Write out every record below exactly as given. Leave the pictures out.

(Items from a data source)
⁂

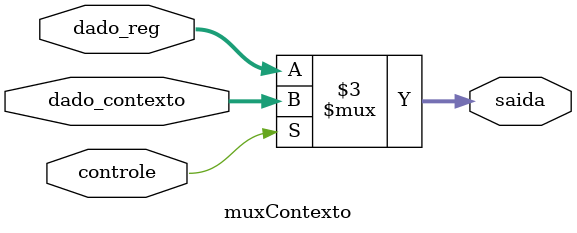
<source format=v>
module muxContexto(
dado_reg,
dado_contexto,
controle,
saida
);

input [4:0] dado_reg, dado_contexto;
input controle;

output reg [4:0] saida;

always @(dado_reg or dado_contexto or controle) begin
	if(controle)
		saida = dado_contexto;
	else
		saida = dado_reg;
end

endmodule

</source>
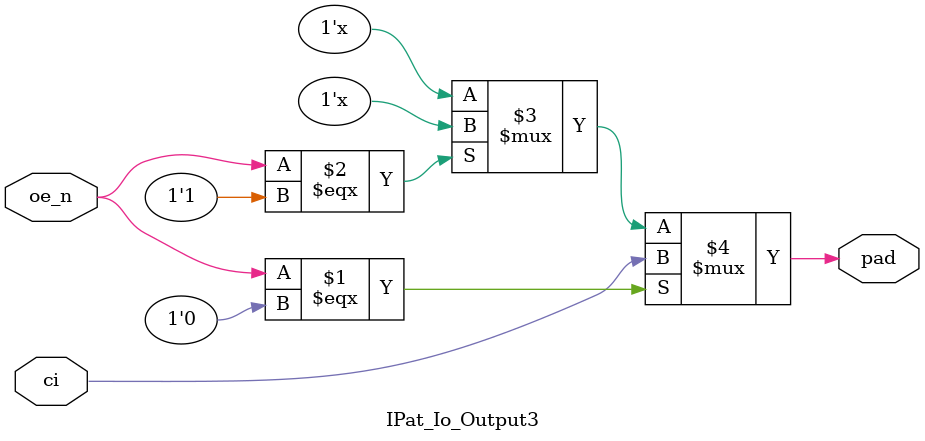
<source format=v>

`timescale 1ns/1ns

module IPat_Io_Output3 (
    output pad,    // PAD
    input  ci,     // Core to PAD
    input  oe_n    // Output Enable (negative)
);

    assign pad = (oe_n===1'b0)? ci   : 
                 (oe_n===1'b1)? 1'bz : 1'bx;

endmodule

</source>
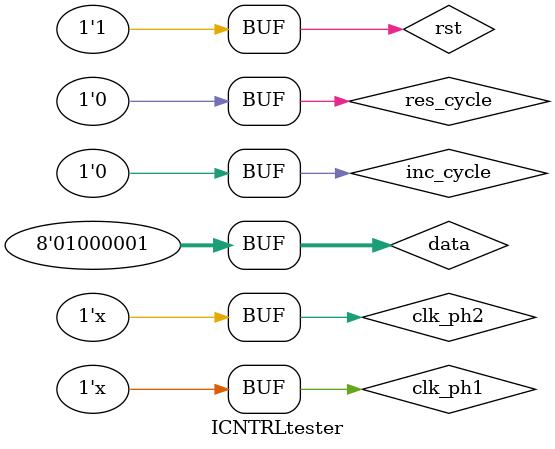
<source format=v>
`timescale 1ns / 1ps


module ICNTRLtester;

	// Inputs
	reg clk_ph1;
	reg clk_ph2;
	reg rst;
	reg [7:0] data;
	reg inc_cycle;
	reg res_cycle;

	// Outputs
	wire [7:0] IR;
	wire [2:0] cycle;

	// Instantiate the Unit Under Test (UUT)
	InstructionController uut (
		.clk_ph1(clk_ph1), 
		.clk_ph2(clk_ph2), 
		.data(data), 
		.inc_cycle(inc_cycle), 
		.res_cycle(res_cycle), 
		.IR(IR), 
		.cycle(cycle),
		.rst(rst)
	);

	initial begin
		// Initialize Inputs
		clk_ph1 = 0;
		clk_ph2 = 1;
		data = 0;
		inc_cycle = 0;
		res_cycle = 0;
		rst = 0;

		// Wait 100 ns for global reset to finish
		#600;
		rst = 1;
        
		// Add stimulus here
		data = 65;
		inc_cycle = 1;
		#2000
		inc_cycle = 0;
		res_cycle = 1;
		#1000
		res_cycle = 0;

	end
	
	always begin
		#500;
		clk_ph2 = !clk_ph2;
		clk_ph1 = !clk_ph1;
	end
      
endmodule


</source>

⁂

Exercise result:
<source format=v>
module muxContexto(
dado_reg,
dado_contexto,
controle,
saida
);

input [4:0] dado_reg, dado_contexto;
input controle;

output reg [4:0] saida;

always @(dado_reg or dado_contexto or controle) begin
	if(controle)
		saida = dado_contexto;
	else
		saida = dado_reg;
end

endmodule

</source>
<source format=v>

`timescale 1ns/1ns

module IPat_Io_Output3 (
    output pad,    // PAD
    input  ci,     // Core to PAD
    input  oe_n    // Output Enable (negative)
);

    assign pad = (oe_n===1'b0)? ci   : 
                 (oe_n===1'b1)? 1'bz : 1'bx;

endmodule

</source>
<source format=v>
`timescale 1ns / 1ps


module ICNTRLtester;

	// Inputs
	reg clk_ph1;
	reg clk_ph2;
	reg rst;
	reg [7:0] data;
	reg inc_cycle;
	reg res_cycle;

	// Outputs
	wire [7:0] IR;
	wire [2:0] cycle;

	// Instantiate the Unit Under Test (UUT)
	InstructionController uut (
		.clk_ph1(clk_ph1), 
		.clk_ph2(clk_ph2), 
		.data(data), 
		.inc_cycle(inc_cycle), 
		.res_cycle(res_cycle), 
		.IR(IR), 
		.cycle(cycle),
		.rst(rst)
	);

	initial begin
		// Initialize Inputs
		clk_ph1 = 0;
		clk_ph2 = 1;
		data = 0;
		inc_cycle = 0;
		res_cycle = 0;
		rst = 0;

		// Wait 100 ns for global reset to finish
		#600;
		rst = 1;
        
		// Add stimulus here
		data = 65;
		inc_cycle = 1;
		#2000
		inc_cycle = 0;
		res_cycle = 1;
		#1000
		res_cycle = 0;

	end
	
	always begin
		#500;
		clk_ph2 = !clk_ph2;
		clk_ph1 = !clk_ph1;
	end
      
endmodule


</source>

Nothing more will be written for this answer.